Three deflationary perspectives on this problem are possible.
One, anticipated from the TEI community, is that TEI encoding always represents the features of the linguistic text only and 'real-world' assertions are either misunderstandings, mistakes, or anomalies. This may be so, although we are skeptical as to whether this stance can be maintained with respect to the full range of TEI applications. But in any event exhibition remains a common feature of communicative artifacts, characteristic of many XML element sets, and of many other systems of symbolic communication. It must be accommodated.
Another approach, this one anticipated from the Semantic Web community, is simply to insist on an unambiguous corrected conceptual representation: one arc for being named "Herman Melville", one for authoring Moby Dick. But this resolution fails for the reasons presented in the preceding section.
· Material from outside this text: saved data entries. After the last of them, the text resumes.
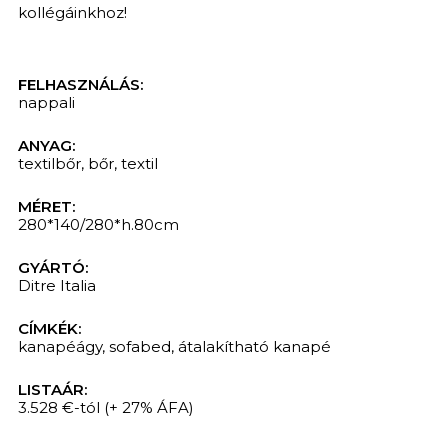
kollégáinkhoz!
FELHASZNÁLÁS:
nappali
ANYAG:
textilbőr
,
bőr
,
textil
MÉRET:
280*140/280*h.80cm
GYÁRTÓ:
Ditre Italia
CÍMKÉK:
kanapéágy
,
sofabed
,
átalakítható kanapé
LISTAÁR:
3.528 €-tól
(+ 27% ÁFA)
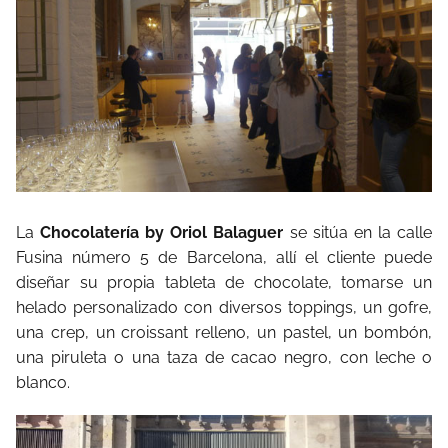
La
Chocolatería by Oriol Balaguer
se sitúa en la calle
Fusina número 5 de Barcelona, allí el cliente puede
diseñar su propia tableta de chocolate, tomarse un
helado personalizado con diversos toppings, un gofre,
una crep, un croissant relleno, un pastel, un bombón,
una piruleta o una taza de cacao negro, con leche o
blanco.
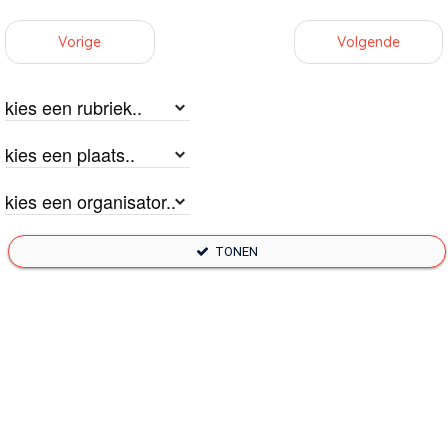
Vorige
Volgende
TONEN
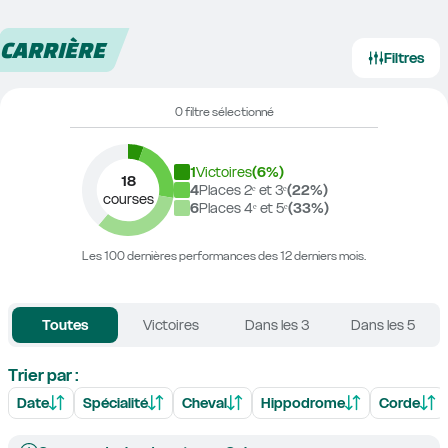
CARRIÈRE
Filtres
0 filtre sélectionné
1
Victoires
(
6
%)
18
4
Places 2ᵉ et 3ᵉ
(
22
%)
courses
6
Places 4ᵉ et 5ᵉ
(
33
%)
Les 100 dernières performances des 12 derniers mois.
Toutes
Victoires
Dans les 3
Dans les 5
Trier par :
Date
Spécialité
Cheval
Hippodrome
Corde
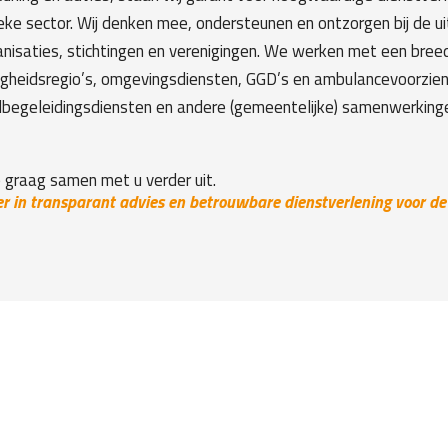
eke sector. Wij denken mee, ondersteunen en ontzorgen bij de 
saties, stichtingen en verenigingen. We werken met een breed 
ligheidsregio’s, omgevingsdiensten, GGD’s en ambulancevoorzie
olbegeleidingsdiensten en andere (gemeentelijke) samenwerking
 graag samen met u verder uit.
er in transparant advies en betrouwbare dienstverlening voor de 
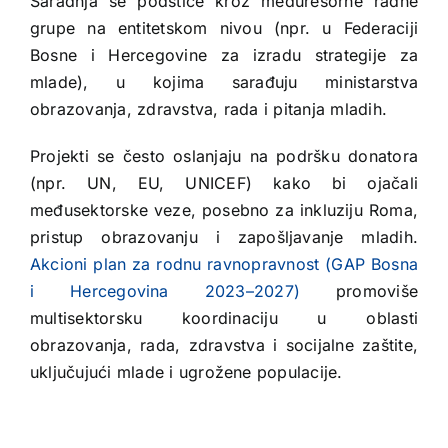
Saradnja se podstiče kroz međuresorne radne
grupe na entitetskom nivou (npr. u Federaciji
Bosne i Hercegovine za izradu strategije za
mlade), u kojima sarađuju ministarstva
obrazovanja, zdravstva, rada i pitanja mladih.
Projekti se često oslanjaju na podršku donatora
(npr. UN, EU, UNICEF) kako bi ojačali
međusektorske veze, posebno za inkluziju Roma,
pristup obrazovanju i zapošljavanje mladih.
Akcioni plan za rodnu ravnopravnost (GAP Bosna
i Hercegovina 2023–2027)
promoviše
multisektorsku koordinaciju u oblasti
obrazovanja, rada, zdravstva i socijalne zaštite,
uključujući mlade i ugrožene populacije.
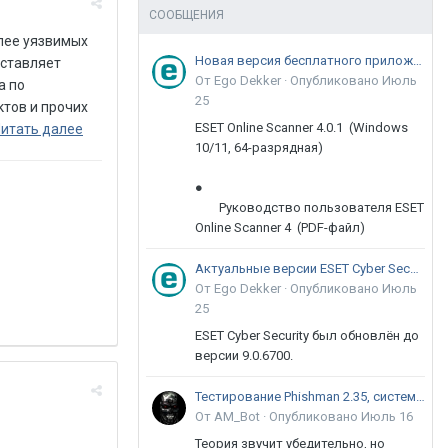
СООБЩЕНИЯ
олее уязвимых
Новая версия бесплатного приложения ESET Online Scanner доступна пользователям
оставляет
От Ego Dekker ·
Опубликовано
Июль
а по
25
ктов и прочих
ESET Online Scanner 4.0.1 (Windows
итать далее
10/11, 64-разрядная)
●
Руководство пользователя ESET
Online Scanner 4 (PDF-файл)
Актуальные версии ESET Cyber Security 9
От Ego Dekker ·
Опубликовано
Июль
25
ESET Cyber Security был обновлён до
версии 9.0.6700.
Тестирование Phishman 2.35, системы повышения осведомлённости пользователей в сфере ИБ
От AM_Bot ·
Опубликовано
Июль 16
Теория звучит убедительно, но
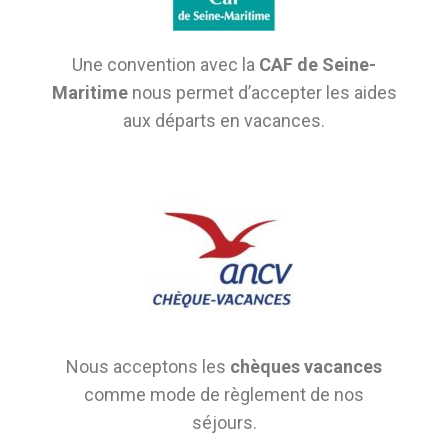
Une convention avec la
CAF de Seine-
Maritime
nous permet d’accepter les aides
aux départs en vacances.
Nous acceptons les
chèques vacances
comme mode de règlement de nos
séjours.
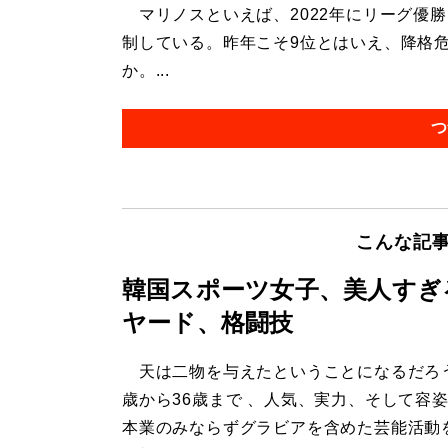
マリノスといえば、2022年にリーグ優勝
制している。昨年こそ9位とはいえ、降格
か。...
つ
こんな記
韓国スポーツ女子、美人すぎ
ヤード、格闘技
天は二物を与えたということになるだろう
歳から36歳まで 、人気、実力、そして容
本業のみならずグラビアを含めた芸能活動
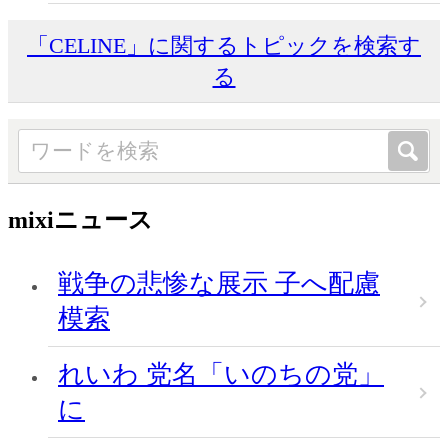
「CELINE」に関するトピックを検索す
る
mixiニュース
戦争の悲惨な展示 子へ配慮
模索
れいわ 党名「いのちの党」
に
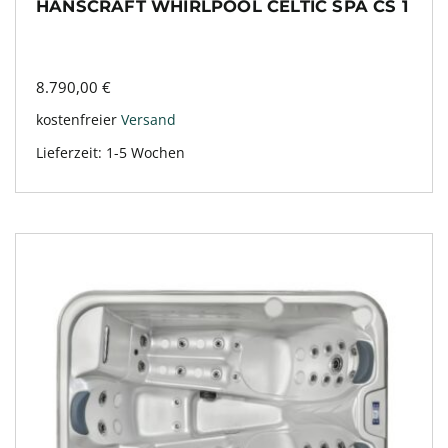
HANSCRAFT WHIRLPOOL CELTIC SPA CS 1
8.790,00
€
kostenfreier
Versand
Lieferzeit:
1-5 Wochen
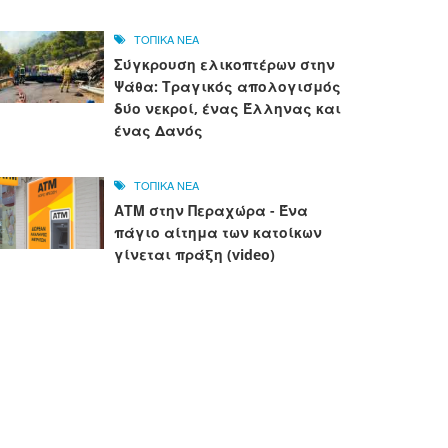
ΤΟΠΙΚΑ ΝΕΑ
Σύγκρουση ελικοπτέρων στην
Ψάθα: Τραγικός απολογισμός
δύο νεκροί, ένας Έλληνας και
ένας Δανός
ΤΟΠΙΚΑ ΝΕΑ
ΑΤΜ στην Περαχώρα - Ένα
πάγιο αίτημα των κατοίκων
γίνεται πράξη (video)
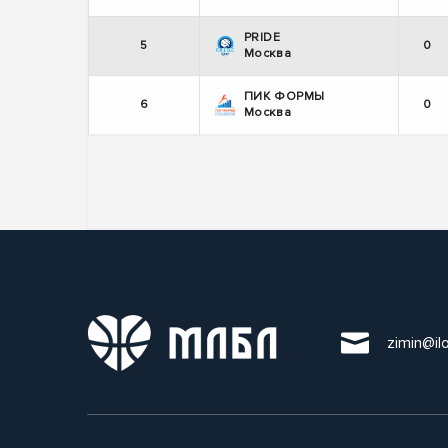
PRIDE
5
0
Москва
ПИК ФОРМЫ
6
0
Москва
zimin@il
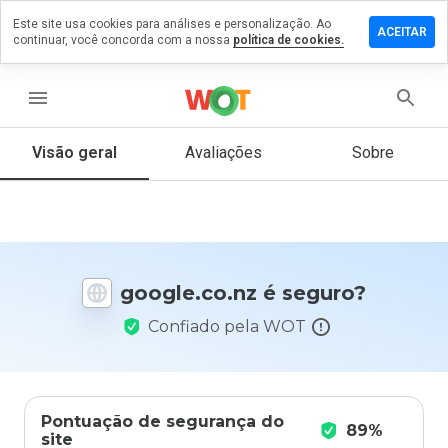
Este site usa cookies para análises e personalização. Ao
ixe um
ACEITAR
continuar, você concorda com a nossa
política de cookies.
entário
gle.co.nz
menu
Visão geral
Avaliações
Sobre
De 1
a 5,
que
nota
você
google.co.nz é seguro?
daria
a
Confiado pela WOT
este
site?
Pontuação de segurança do
89%
site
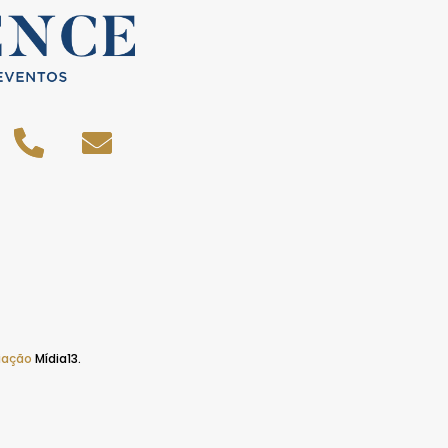
iação
Mídia13.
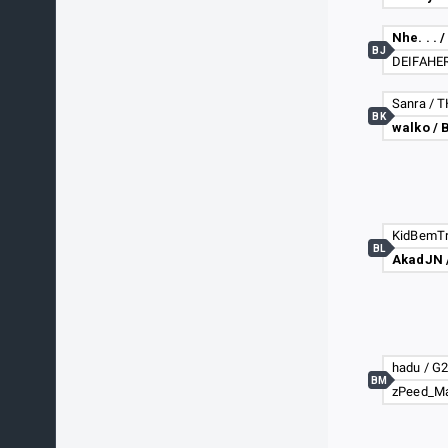
Nhe. . . /
BJ
BK
walko / 
BL
hadu / G
BM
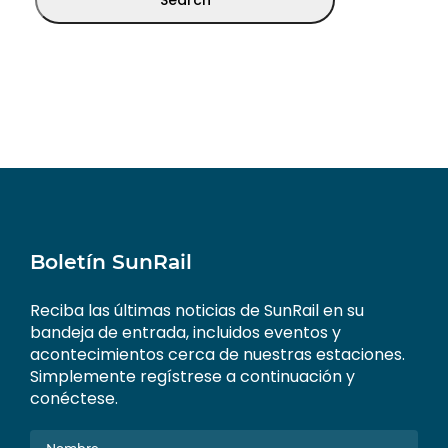
Boletín SunRail
Reciba las últimas noticias de SunRail en su
bandeja de entrada, incluidos eventos y
acontecimientos cerca de nuestras estaciones.
Simplemente regístrese a continuación y
conéctese.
Although this model would be in some sense an accurate representation of "how the world is" according to the document, it would not represent what is asserted by the document. The authorship arc in the corrected RDF graph model will correspond to relationships of exhibition, not assertion; and there is no accommodation for this distinction in the modeling language.
Finally, it is also natural to feel that the phenomenon of exhibition is similar in some respects to the already noted much studied phenomenon of linguistic presupposition and to wonder whether exhibition is simply a special case of presupposition (Levinson). Currently we are undecided on this issue but we note that even if exhibition does turn out to be a form of presupposition that would remove neither the difficulty exhibition creates for conceptual modeling, nor its intellectual significance. In fact it would be a rather substantial finding to determine the matter one way or the other.
The phenomenon of exhibition is not limited to the simple naming examples used above. We believe it is characteristic of communication and communicative cultural artifacts in general. For instance when we title our articles we do not say that the title is a title, although we exhibit it as a title, allowing that inference to be drawn (Renear). Or for a quite different sort of case: consider how morphological distinctions exhibit our commitments to syntactical roles, without actually asserting that the words in question are playing those roles — though indeed we use those words with those particular grammatical and syntactical properties in order to make the assertions we do make.
We conclude that current conceptual modeling projects within the humanities computing community will fail to be adequate for the study of cultural objects if they take the approach of the Semantic Web community and see exhibition as a simple problem of ambiguity or error, rather than defining new constructs to express these distinctive relationships. To be adequate for the humanities, conceptual modeling must be extended to accommodate the data of the humanities.